Un rey orgulloso y un día de desmotivación

Por Iva May

La Biblia Cronológica One Year®, RVR1960  (Tyndale, 2013), 03 de septiembre

El ego del rey Nabucodonosor es más grande que el de Steve Jobs (Apple), su fama mundial es mayor que la de cualquier presidente o líder mundial de los Estados Unidos, y su confianza es más visible que la de Mohammad Ali. Se vuelve tan engrandecido por sus hazañas que las puertas de la residencia real deben ampliarse para acomodar su cabezota: “habló el rey y dijo: ¿No es ésta la gran Babilonia que yo edifiqué para casa real con la fuerza de mi poder, y para gloria de mi majestad?” (Dan. 4:30).

Los hombres orgullosos no son un desafío particular para el Señor soberano.
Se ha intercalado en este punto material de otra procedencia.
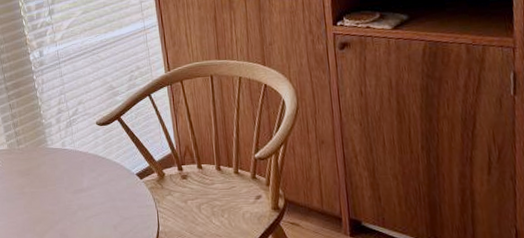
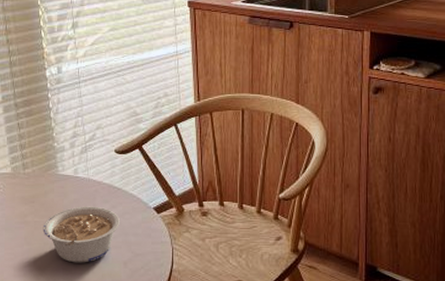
legume: none [39,175,107,229] -> present [42,206,120,263]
Una noche, a pesar que él sea un gran hombre, Nabucodonosor tiene un sueño que lo perturba. El sueño de Nabucodonosor catapulta a Daniel a la luz pública. Solo Daniel puede interpretar su sueño, pero la interpretación no es agradable: “Que te echarán de entre los hombres, y con las bestias del campo será tu morada, y con hierba del campo te apacentarán como a los bueyes, y con el rocío del cielo serás bañado; y siete tiempos pasarán sobre ti, hasta que conozcas que el Altísimo tiene dominio en el reino de los hombres, y que lo da a quien él quiere” (4:25). El orgullo de Nabucodonosor lo llevará a un viaje salvaje, a una jungla mental, donde permanecerá durante siete años.
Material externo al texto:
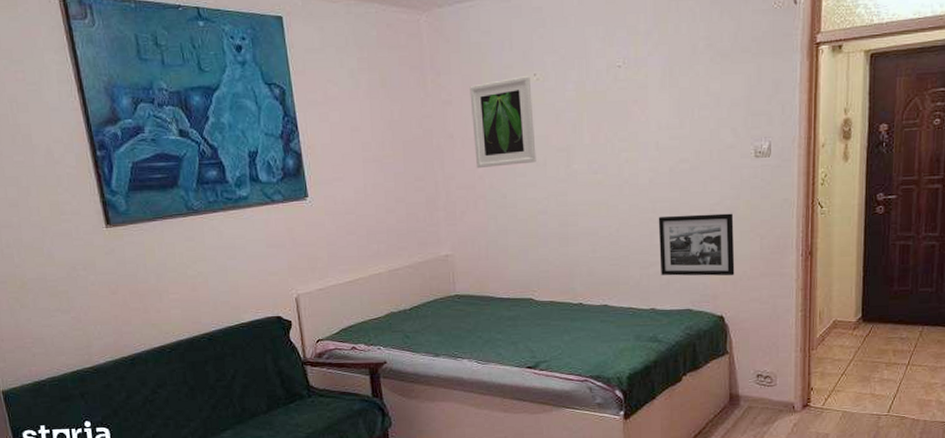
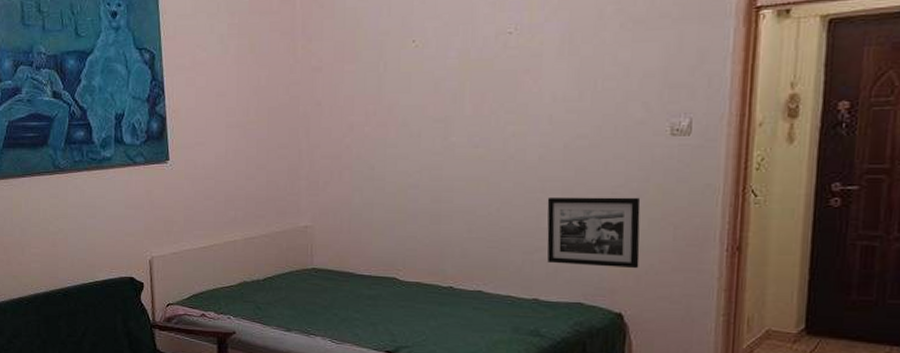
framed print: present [470,76,536,169] -> none [341,43,410,138]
Un año después de su sueño, mientras camina sobre el techo de su palacio real y admira su reino, una voz le habla desde el cielo: “siete tiempos pasarán sobre ti, hasta que reconozcas que el Altísimo tiene el dominio en el reino de los hombres, y lo da a quien él quiere.” (4:32). Inmediatamente, las capacidades mentales de Nabucodonosor colapsan, y él es “echado de entre los hombres; y comía hierba como los bueyes” (4:33).

Al término de siete años, la cordura de Nabucodonosor vuelve. Humillado, él “bendije al Altísimo, y alabé y glorifiqué al que vive para siempre, cuyo dominio es sempiterno, y su reino por todas las edades.” (4: 34b). Se somete a la soberanía de Dios y exclama: “Todos los habitantes de la tierra son considerados como nada; y él hace según su voluntad en el ejército del cielo, y en los habitantes de la tierra, y no hay quien detenga su mano, y le diga: ¿Qué haces?” (4:35).
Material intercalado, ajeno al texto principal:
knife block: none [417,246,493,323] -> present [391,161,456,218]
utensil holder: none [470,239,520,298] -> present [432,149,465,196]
Esta escena ofrece una serie de verdades sobre las personas orgullosas y Dios:

    1. Dios tiene acceso incluso a personas que normalmente son inaccesibles debido a su posición importante y poderosa. ¡Ningún hombre está tan aislado por el poder que Dios no pueda humillarlo!
    2. Dios interrumpe a las personas importantes con problemas demasiado grandes  que no puedan resolver por ellos mismos,  para humillarlos.
    3. Dios coloca a las personas influyentes en las alas de las personas poderosas para representarlo y los eleva en el momento justo.

Preguntas de la lectura cronológica de la Biblia de hoy (1 Crón. 8: 29-40; Dan. 4; Ez. 40: 1-37):

    La gente de Canaán sirvió a los baales. ¿Qué revelan los nombres de los descendientes de Saúl sobre sus descendientes?


    Nabucodonosor fue uno de los hombres más poderosos del mundo. ¿Qué revela su sueño sobre Dios y los hombres poderosos?


    ¿Qué revela la elevación de Daniel a una posición de influencia sobre Dios y la forma en que a menudo trabaja?